On appeal, West contends that he exhausted all available administrative reme- ■ dies prior to asserting his Bivens claims in the district court. Specifically, West alleges that he presented his claim about Peoples’s and Rivera’s conduct to the General Counsel for the BOP, the final level in the administrative-remedy process. Further, to the extent that he did not properly exhaust his administrative remedies, West argues that prison officials obstructed his attempts to “properly file[ ] his administrative remedies.” Appellees, on the other hand, contend that West did not “properly exhaust” his administrative remedies as required by the PLRA because he did not adhere to the BOP’s grievance process.

Contrary to West’s contentions, the record on appeal demonstrates that West did not complete the administrative review process in accordance with the applicable procedural rules.
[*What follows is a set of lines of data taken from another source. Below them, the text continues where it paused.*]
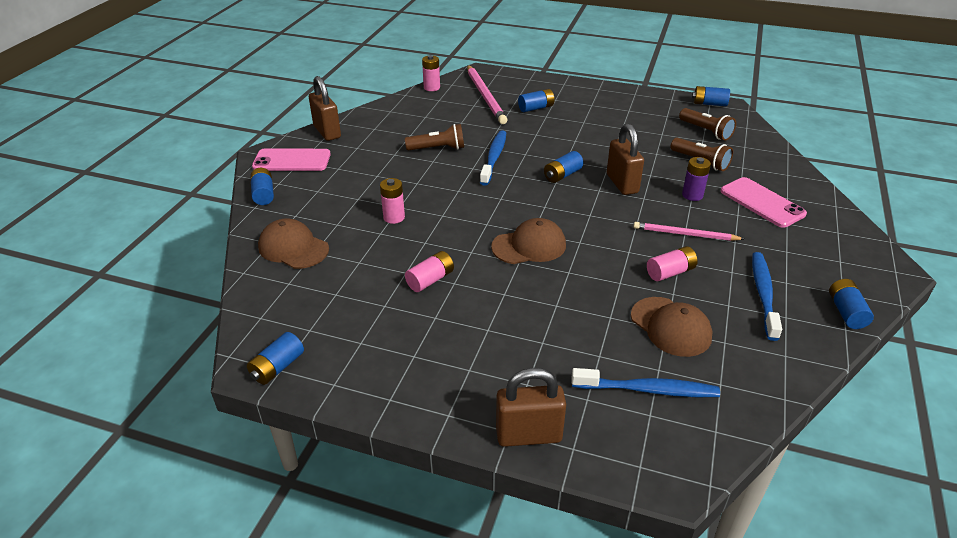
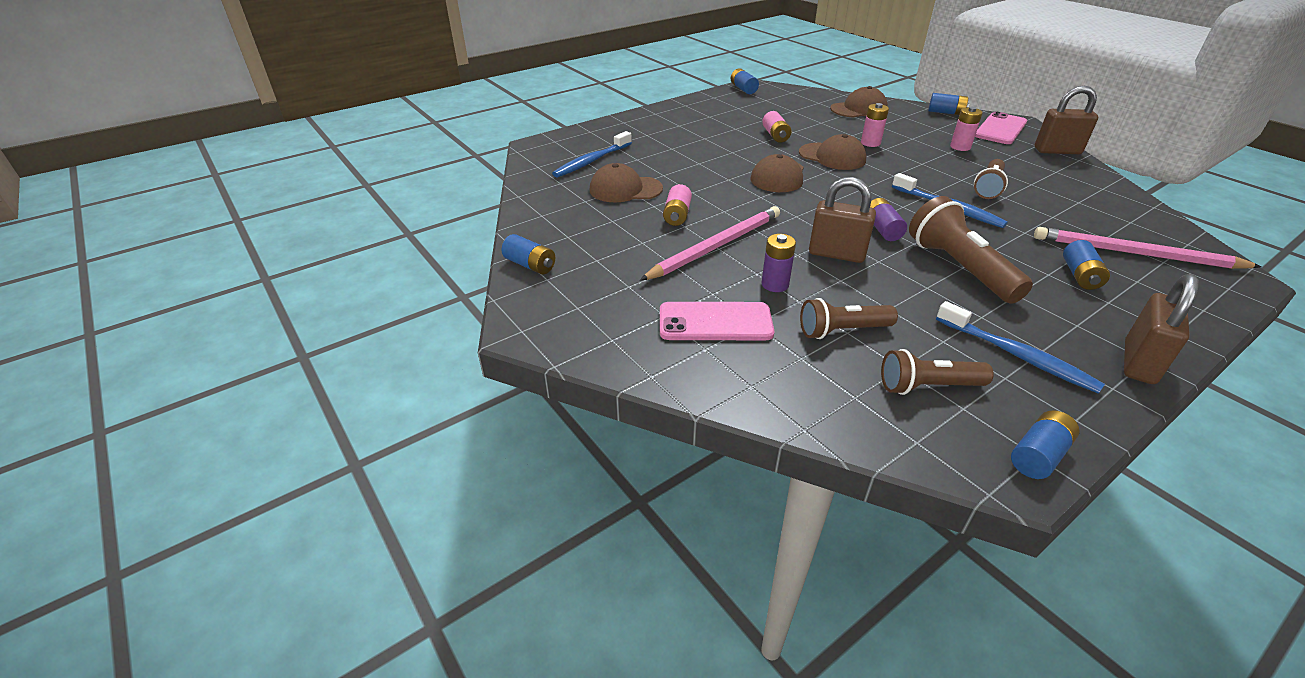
camera: 125 degrees right, 0 degrees up
pink battery [422,55,440,91] -> pink battery moved to [950,107,983,151]
brown padlock [496,368,566,447] -> brown padlock moved to [1124,274,1199,384]
blue battery [544,151,583,183] -> purple battery [870,198,907,241]
pink pencil [634,222,744,241] -> pink pencil [640,206,780,280], size x1.58
blue toothbrush [752,252,782,341] -> blue toothbrush moved to [936,301,1105,394]
none -> brown cap [799,134,866,170]
none -> brown flashlight [909,196,1033,304]

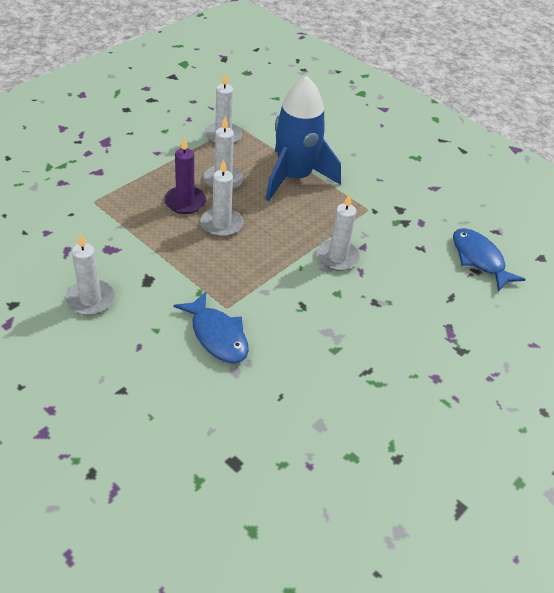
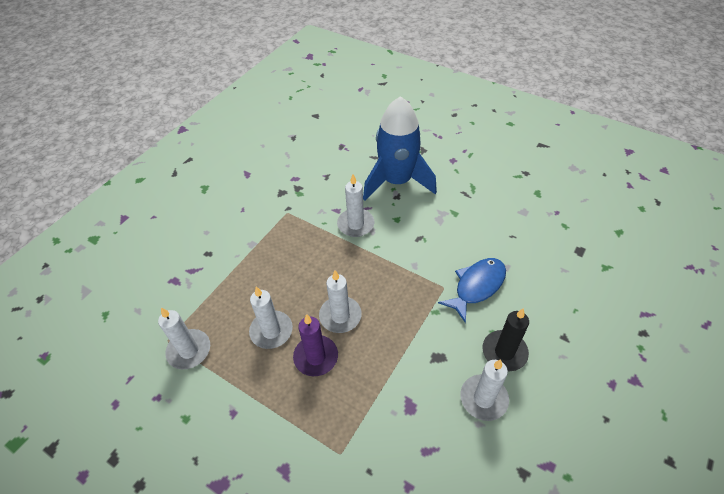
camera: 95 degrees left, 5 degrees up
blue rocket [265,76,341,201] -> blue rocket moved to [363,96,437,200]
blue fish [453,228,526,291] -> none
none -> black candle [483,308,529,371]

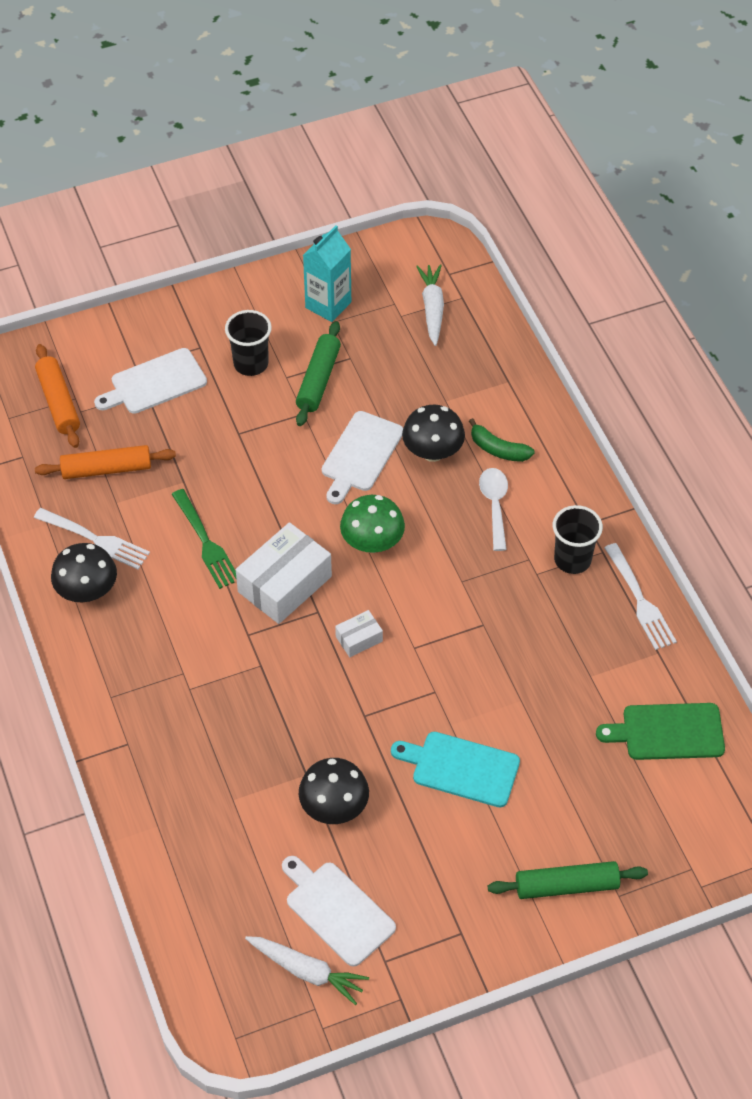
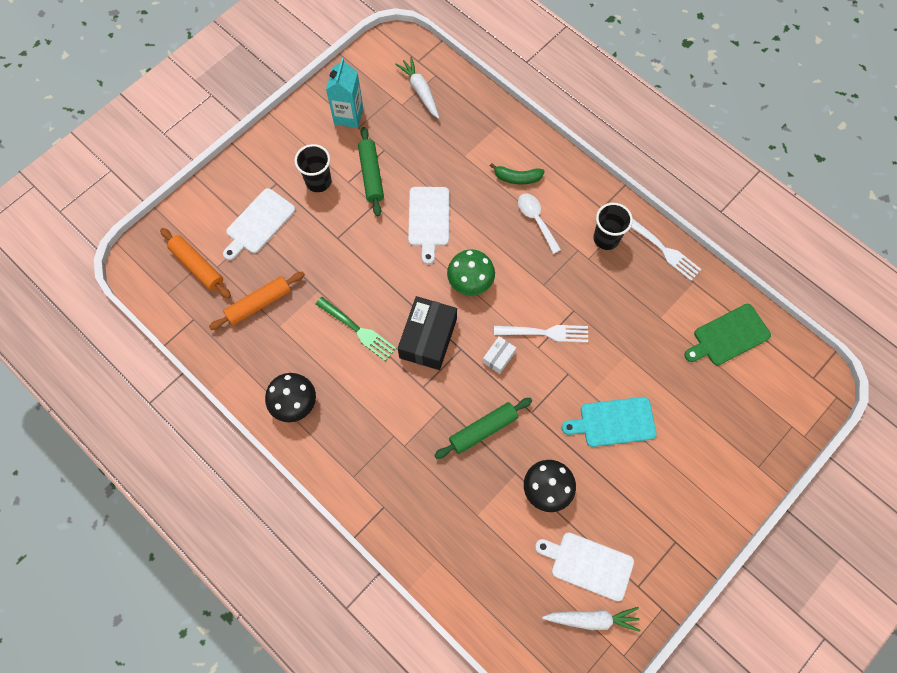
camera: 25 degrees left, 15 degrees up
white fork [34,508,150,570] -> white fork moved to [494,325,588,343]
white box [236,522,332,624] -> black box [398,296,457,370]
black mushroom [402,405,465,462] -> none
green rolling pin [488,861,648,899] -> green rolling pin moved to [434,398,532,459]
See Jones, 549 U.S. at 218, 127 S.Ct. at 922-23. The record indicates that West filed an administrative remedy appeal with the Central Office pri- or to filing any administrative remedy appeal with the appropriate regional director. See 28 C.F.R. § 542.15(a). That appeal was rejected by the Central Office with instructions to West on how he could correct the deficiencies in his administrative appeal.